Господа офицеры вразнобой покивали — им было понятно.
— Что мне генералу докладывать? Что дело вовсе не в
Потапове, а в какой-то там Сурковой? Ему, конечно, может, от этого и полегчает,
но, боюсь, не поверит он нам…
— Надо найти человека, который записку Потапову написал, —
задумчиво сказал Морозов. — Вряд ли он ее из дома принес, раз до самого вечера
не было известно, приедет Потапов или нет. Надо экспертизу провести, и дело с
концом.
— В зале было человек сто, — возразил Дятлов. — Мы у всех
станем образцы почерка брать?
— Если надо, возьмем у всех!
— Мужики, — вмешался полковник, — точно установить, кто
именно там был, невозможно. Никаких приглашений не проверяли. Ну, пришел
человек с улицы, сел в углу, а потом ушел. Кто на него станет внимание
обращать? Ты вот что, Никоненко… ты поговори с этой самой Сурковой,
матерью-одиночкой. Может, оно и в самом деле так, как ты говоришь… Как она? В
себя когда придет?
— Врач толком ничего не сказал. Ранение тяжелое, крови много
потеряла. В сознание-то она придет, но когда говорить сможет — непонятно.
— И про министра тоже не забывайте! — неожиданно прикрикнул
полковник. — Может, прав капитан, может, и не прав! Нам сейчас во всех
направлениях рыть надо. Пока “федералы” нас не опередили. Сейчас все по домам и
спать. Водку не пить, эротические фильмы до утра не смотреть. Завтра утром всем
собраться в моем кабинете. Есть вопросы?
Вопросов ни у кого не было.
* * *
— Подожди, — попросил Потапов водителя Пашу, — давай в
больницу заедем.
“Мерседес” несолидно перескочил из правого ряда в левый,
выровнялся и набрал скорость. Шел дождь, и машин было мало.
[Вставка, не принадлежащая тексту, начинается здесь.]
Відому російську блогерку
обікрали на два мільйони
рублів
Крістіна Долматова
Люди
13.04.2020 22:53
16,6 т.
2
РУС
Навещать Марусю не было никакого смысла. Вряд ли она уже
пришла в себя. А если и пришла, что он ей скажет?
Я очень рад, что ты попалась какому-то ублюдку вместо меня?
Я очень рад, что он не убил тебя? Вот я тебе лютиков привез, потому что очень
благодарен?..
Ерунда какая-то.
Охрана теперь сопровождала его повсюду, и не было никакой
надежды на то, что в ближайшее время ему удастся сплавить их в “Макдоналдс” или
еще куда-нибудь. Странно, но он не боялся.